I don’t think I deserved his forgiveness for my lack of loyalty to a friend. But I remember when we reconciled, it was under rain that dappled his sweatshirt and coursed off my umbrella.

Rain is the pulse that flows through Vancouver. It drives us apart but is just as likely to bring us together. Vancouver may be a pricy place to live, but it’s worth it. It’s worth the clean scent of rain wiping the skyscrapers clean, and the pitter-patter of raindrops dripping onto ferns tucked behind ancient pines. It’s worth twirling your umbrella and spraying your friend with thousands of droplets, and laughing when she splashes into a puddle to spray you back. It’s worth huddling under a thick duvet during a stormy night, and a light jog through a drizzly mist in the early morning.

This year, I joined my classmates while waiting the buses that never arrive when you need them, particularly on rainy days. (Bonus points if it showers you in brown sewer-juice as it passes your stop.) While my friends moan and gripe, I look around me and wonder at the improbability of my existence.
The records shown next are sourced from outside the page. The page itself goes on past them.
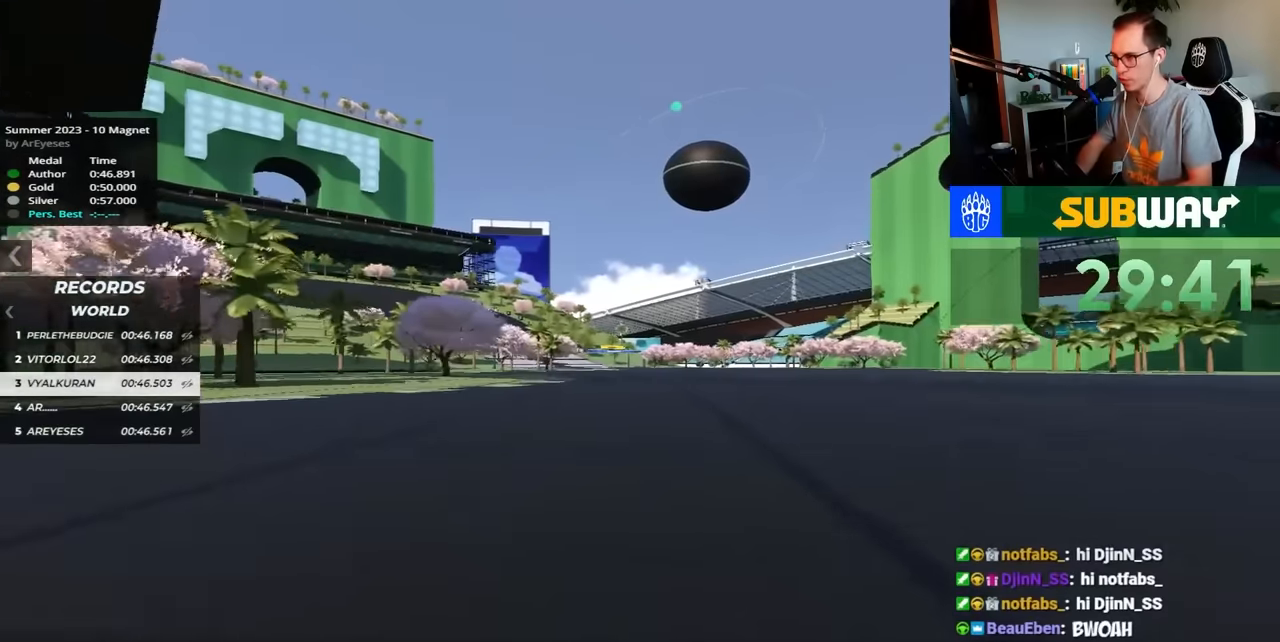
{"keys": ["up"], "events": []}
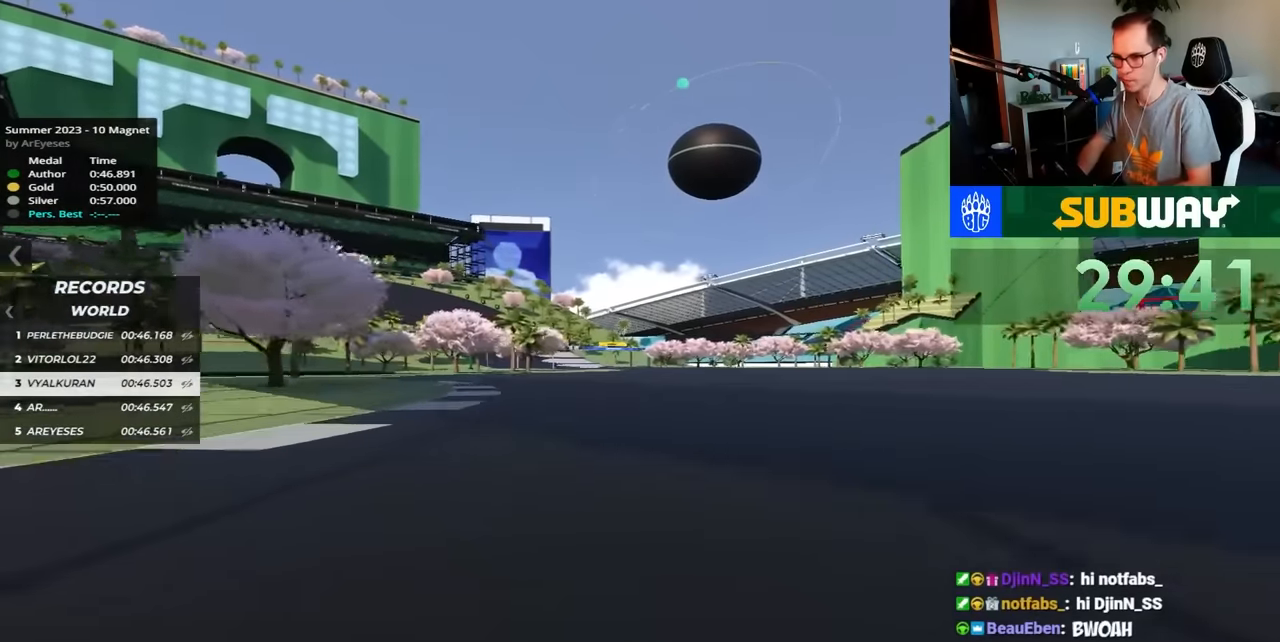
{"keys": ["up"], "events": []}
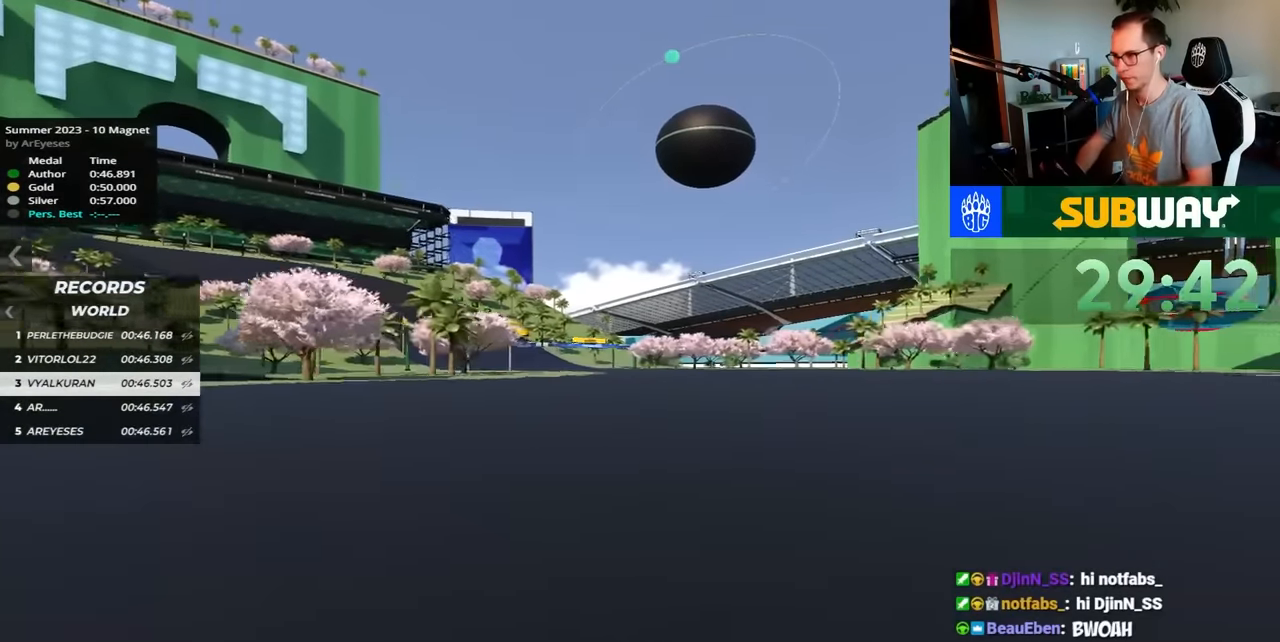
{"keys": ["up"], "events": []}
What a time I live in, when wheels and wires briefly connect my life with strangers whom I’ve never met and will never meet again. Strangers sporting slick rain jackets in autumn could wear tank-tops and booty shorts in the summer, and I would hardly remember them. I live in a city of glass, concrete and steel – in the midst of strangers, either glued to their phones or quietly conversing to smiling friends. I shouldn’t feel like I belong at the bus stop with them, because I’m a nerd whose nose is perpetually stuck in a book. But Vancouver feels like home to me. And it’s home to those strangers too.

Then a particularly large raindrop will splash onto my glasses, and I’ll remember, “Dude. You’re just waiting for the bus. Snap out of it.”